WINTER VEGETABLE SOUP
By Alice Waters
This “recipe” comes from Alice Waters’ first cookbook and memoir, Chez Panisse, published in 2007. It recalls a simple vegetable soup—Soupe des Légumes—she tasted in Paris during the winter of 1965 as a student. With no formal ingredients, just intuition and a respect for seasonal, local, organic produce, the dish became the spark that inspired Alice to devote her life to good food.
You start with real winter vegetables, mostly roots, like carrots and turnips, parsnips, parsley root sometimes. And maybe winter squash and some greens. Maybe a little potato to give it body. You cut the vegetables into equal-size cubes and sauté them with onions and garlic and herbs till they’re just starting to soften. Since it’s winter, I would probably use a couple of thyme branches and a bay leaf. A little lovage leaf might be nice in there.
Then you add your liquid, just enough to stew the vegetables till they’re nice and soft but haven’t lost their shape—an hour and a half, or two hours at the most. If you cook them too long, the taste is too strong.

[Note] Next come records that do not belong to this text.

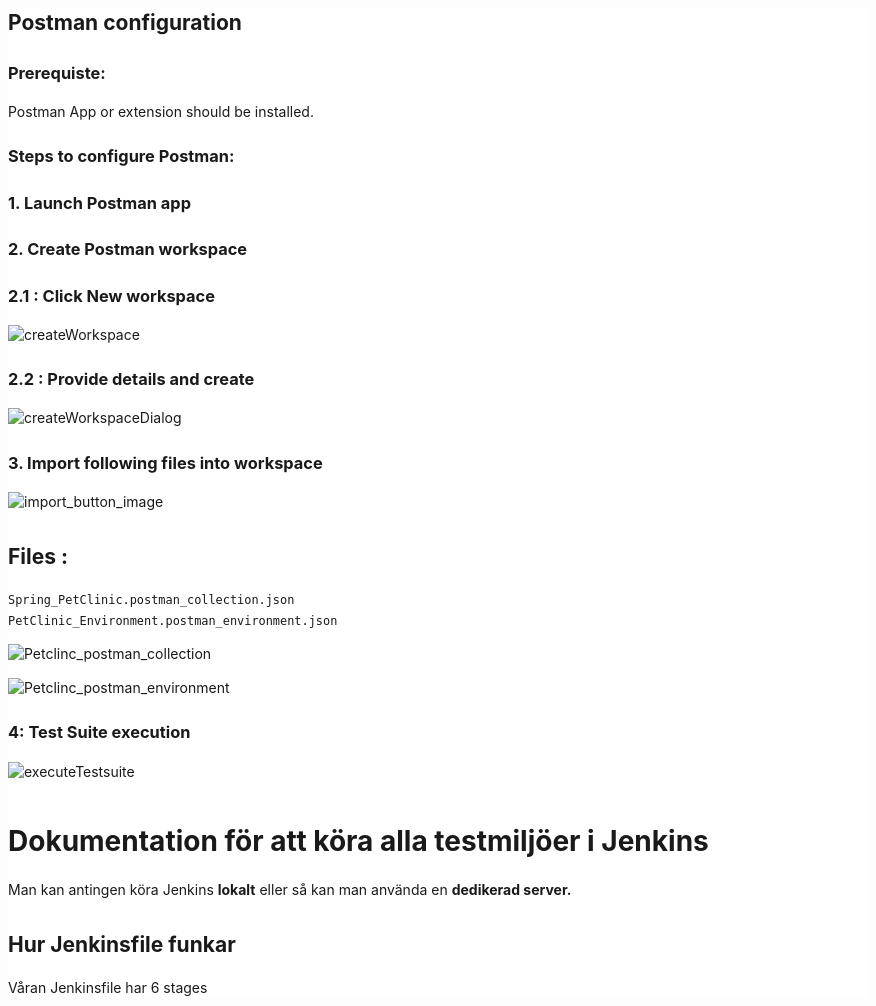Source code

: 


## Postman configuration

### Prerequiste: 
Postman App or extension should be installed.

### Steps to configure Postman:
### 1. Launch Postman app

### 2. Create Postman workspace

 ### 2.1 : Click New workspace
 
 ![createWorkspace](https://user-images.githubusercontent.com/77210719/119680760-c314bd00-be41-11eb-800c-d79cee19a5bf.png)
 
 ### 2.2 : Provide details and create 
 
 ![createWorkspaceDialog](https://user-images.githubusercontent.com/77210719/119680890-e2134f00-be41-11eb-99d8-a25f78e148f6.png)
 
 ### 3. Import following files into workspace
 
 ![import_button_image](https://user-images.githubusercontent.com/77210719/119681099-0c650c80-be42-11eb-97c3-0ea7f1f3108e.PNG)
 
 ## Files : 
 
	Spring_PetClinic.postman_collection.json
	PetClinic_Environment.postman_environment.json
	
 
 ![Petclinc_postman_collection](https://user-images.githubusercontent.com/77210719/119681108-0f5ffd00-be42-11eb-8173-75cbd2dcf5a8.png)
 
 ![Petclinc_postman_environment](https://user-images.githubusercontent.com/77210719/119681118-1129c080-be42-11eb-9e67-e74d02241409.png)
 

 
 
 ### 4: Test Suite execution
![executeTestsuite](https://user-images.githubusercontent.com/77210719/119681091-0a02b280-be42-11eb-9b83-762776af894d.png)

# Dokumentation för att köra alla testmiljöer i Jenkins

Man kan antingen köra Jenkins **lokalt** eller så kan man använda en **dedikerad server.** 

## Hur Jenkinsfile funkar

Våran Jenkinsfile har 6 stages 
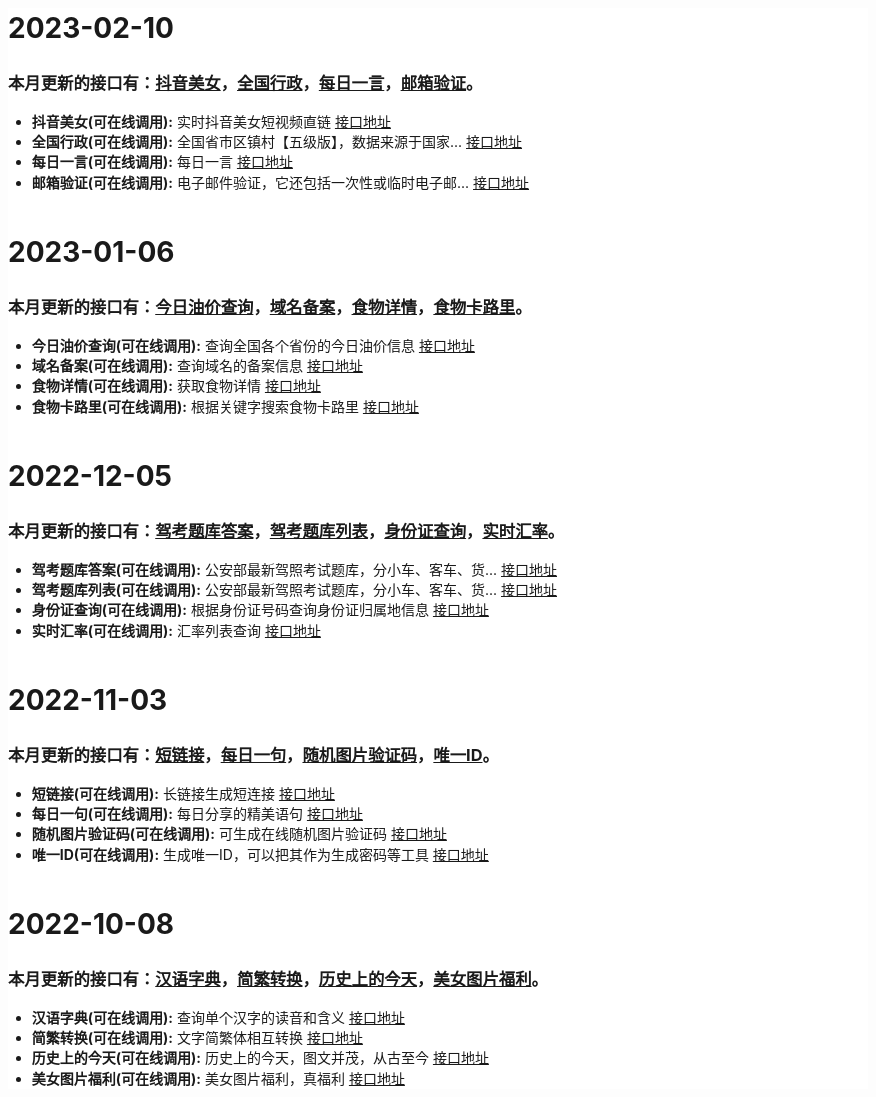 # 2023-02-10
### 本月更新的接口有：[抖音美女](#596)，[全国行政](#595)，[每日一言](#594)，[邮箱验证](#593)。
* **<a id="596">抖音美女</a>(可在线调用):** 实时抖音美女短视频直链 [接口地址](https://www.free-api.com/doc/596)
* **<a id="595">全国行政</a>(可在线调用):** 全国省市区镇村【五级版】，数据来源于国家... [接口地址](https://www.free-api.com/doc/595)
* **<a id="594">每日一言</a>(可在线调用):** 每日一言 [接口地址](https://www.free-api.com/doc/594)
* **<a id="593">邮箱验证</a>(可在线调用):** 电子邮件验证，它还包括一次性或临时电子邮... [接口地址](https://www.free-api.com/doc/593)

# 2023-01-06
### 本月更新的接口有：[今日油价查询](#592)，[域名备案](#591)，[食物详情](#590)，[食物卡路里](#589)。
* **<a id="592">今日油价查询</a>(可在线调用):** 查询全国各个省份的今日油价信息 [接口地址](https://www.free-api.com/doc/592)
* **<a id="591">域名备案</a>(可在线调用):** 查询域名的备案信息 [接口地址](https://www.free-api.com/doc/591)
* **<a id="590">食物详情</a>(可在线调用):** 获取食物详情 [接口地址](https://www.free-api.com/doc/590)
* **<a id="589">食物卡路里</a>(可在线调用):** 根据关键字搜索食物卡路里 [接口地址](https://www.free-api.com/doc/589)

# 2022-12-05
### 本月更新的接口有：[驾考题库答案](#588)，[驾考题库列表](#587)，[身份证查询](#586)，[实时汇率](#585)。
* **<a id="588">驾考题库答案</a>(可在线调用):** 公安部最新驾照考试题库，分小车、客车、货... [接口地址](https://www.free-api.com/doc/588)
* **<a id="587">驾考题库列表</a>(可在线调用):** 公安部最新驾照考试题库，分小车、客车、货... [接口地址](https://www.free-api.com/doc/587)
* **<a id="586">身份证查询</a>(可在线调用):** 根据身份证号码查询身份证归属地信息 [接口地址](https://www.free-api.com/doc/586)
* **<a id="585">实时汇率</a>(可在线调用):** 汇率列表查询 [接口地址](https://www.free-api.com/doc/585)

# 2022-11-03
### 本月更新的接口有：[短链接](#584)，[每日一句](#583)，[随机图片验证码](#582)，[唯一ID](#581)。
* **<a id="584">短链接</a>(可在线调用):** 长链接生成短连接 [接口地址](https://www.free-api.com/doc/584)
* **<a id="583">每日一句</a>(可在线调用):** 每日分享的精美语句 [接口地址](https://www.free-api.com/doc/583)
* **<a id="582">随机图片验证码</a>(可在线调用):** 可生成在线随机图片验证码 [接口地址](https://www.free-api.com/doc/582)
* **<a id="581">唯一ID</a>(可在线调用):** 生成唯一ID，可以把其作为生成密码等工具 [接口地址](https://www.free-api.com/doc/581)

# 2022-10-08
### 本月更新的接口有：[汉语字典](#580)，[简繁转换](#579)，[历史上的今天](#578)，[美女图片福利](#577)。
* **<a id="580">汉语字典</a>(可在线调用):** 查询单个汉字的读音和含义 [接口地址](https://www.free-api.com/doc/580)
* **<a id="579">简繁转换</a>(可在线调用):** 文字简繁体相互转换 [接口地址](https://www.free-api.com/doc/579)
* **<a id="578">历史上的今天</a>(可在线调用):** 历史上的今天，图文并茂，从古至今 [接口地址](https://www.free-api.com/doc/578)
* **<a id="577">美女图片福利</a>(可在线调用):** 美女图片福利，真福利 [接口地址](https://www.free-api.com/doc/577)
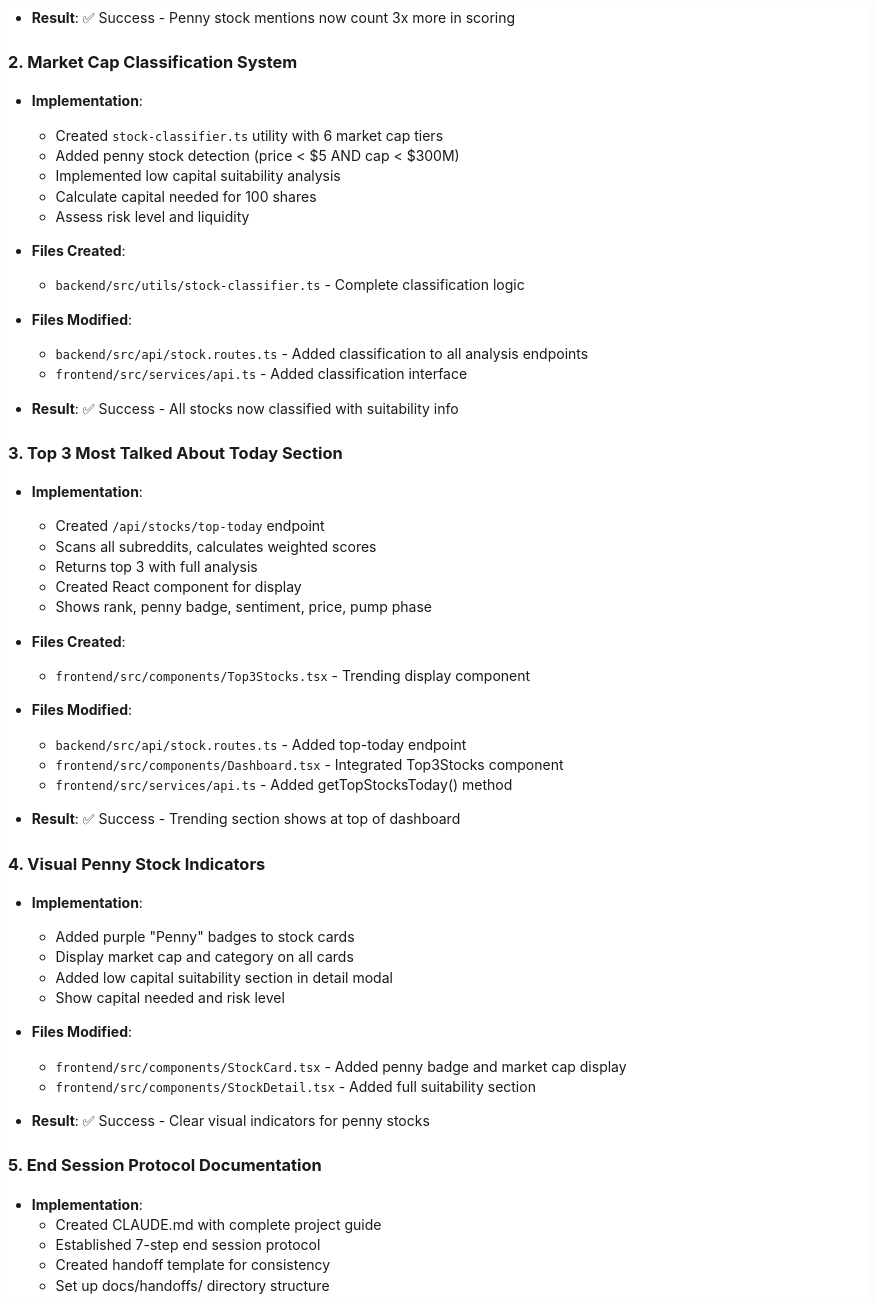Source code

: - **Result**: ✅ Success - Penny stock mentions now count 3x more in scoring

### 2. Market Cap Classification System
- **Implementation**:
  - Created `stock-classifier.ts` utility with 6 market cap tiers
  - Added penny stock detection (price < $5 AND cap < $300M)
  - Implemented low capital suitability analysis
  - Calculate capital needed for 100 shares
  - Assess risk level and liquidity

- **Files Created**:
  - `backend/src/utils/stock-classifier.ts` - Complete classification logic

- **Files Modified**:
  - `backend/src/api/stock.routes.ts` - Added classification to all analysis endpoints
  - `frontend/src/services/api.ts` - Added classification interface

- **Result**: ✅ Success - All stocks now classified with suitability info

### 3. Top 3 Most Talked About Today Section
- **Implementation**:
  - Created `/api/stocks/top-today` endpoint
  - Scans all subreddits, calculates weighted scores
  - Returns top 3 with full analysis
  - Created React component for display
  - Shows rank, penny badge, sentiment, price, pump phase

- **Files Created**:
  - `frontend/src/components/Top3Stocks.tsx` - Trending display component

- **Files Modified**:
  - `backend/src/api/stock.routes.ts` - Added top-today endpoint
  - `frontend/src/components/Dashboard.tsx` - Integrated Top3Stocks component
  - `frontend/src/services/api.ts` - Added getTopStocksToday() method

- **Result**: ✅ Success - Trending section shows at top of dashboard

### 4. Visual Penny Stock Indicators
- **Implementation**:
  - Added purple "Penny" badges to stock cards
  - Display market cap and category on all cards
  - Added low capital suitability section in detail modal
  - Show capital needed and risk level

- **Files Modified**:
  - `frontend/src/components/StockCard.tsx` - Added penny badge and market cap display
  - `frontend/src/components/StockDetail.tsx` - Added full suitability section

- **Result**: ✅ Success - Clear visual indicators for penny stocks

### 5. End Session Protocol Documentation
- **Implementation**:
  - Created CLAUDE.md with complete project guide
  - Established 7-step end session protocol
  - Created handoff template for consistency
  - Set up docs/handoffs/ directory structure
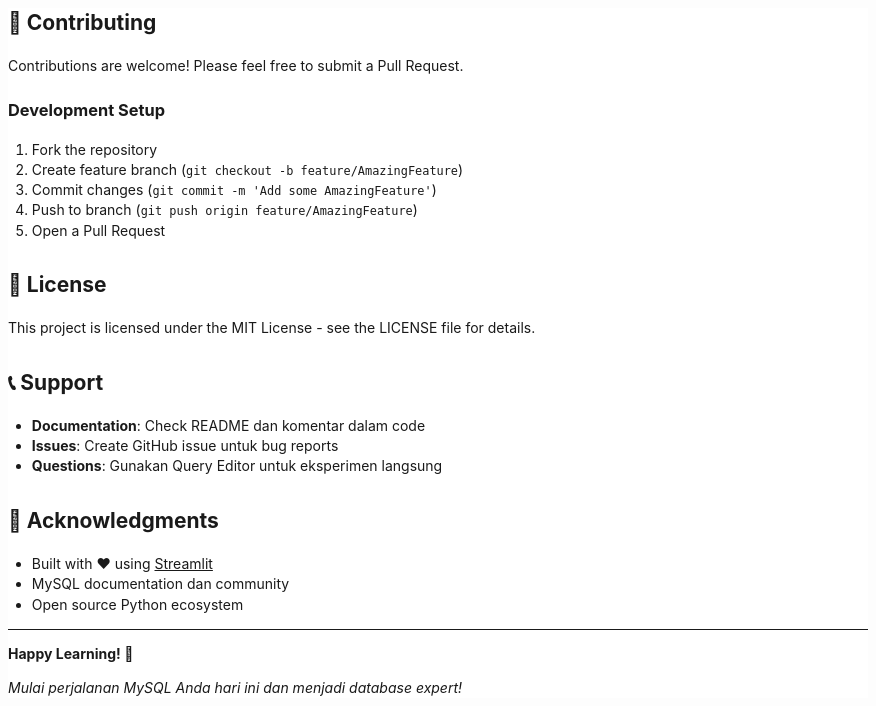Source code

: ## 🤝 Contributing

Contributions are welcome! Please feel free to submit a Pull Request.

### Development Setup
1. Fork the repository
2. Create feature branch (`git checkout -b feature/AmazingFeature`)
3. Commit changes (`git commit -m 'Add some AmazingFeature'`)
4. Push to branch (`git push origin feature/AmazingFeature`)
5. Open a Pull Request

## 📄 License

This project is licensed under the MIT License - see the LICENSE file for details.

## 📞 Support

- **Documentation**: Check README dan komentar dalam code
- **Issues**: Create GitHub issue untuk bug reports
- **Questions**: Gunakan Query Editor untuk eksperimen langsung

## 🎉 Acknowledgments

- Built with ❤️ using [Streamlit](https://streamlit.io/)
- MySQL documentation dan community
- Open source Python ecosystem

---

**Happy Learning! 🚀**

*Mulai perjalanan MySQL Anda hari ini dan menjadi database expert!*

You can use just water, for the pure taste of the vegetables, or a little light chicken stock, but really light, made from uncooked chicken parts and nothing else. It’s got to be more about vegetables than it is about the taste of the stock. Don’t forget to take out the thyme and the bay leaf.
You don’t want to use a blender or a food processor because that would make it too smooth. I use a food mill with the widest holes, so you still have a sense of the liquid in the soup. It’s not emulsified. You still have all those different colors—the oranges, the yellows, the whites, the greens.
It might just need a little oil or a little butter right at the end. You want to serve it as soon as it’s done. You don’t want to keep it overnight in the refrigerator.
There are other sorts of vegetable soups, very long-cooked, with many vegetables, a soup that likes to be reheated. Minestrone, for example. But this one keeps the bright, live taste of the vegetables. I’ll never forget that first time I tasted it.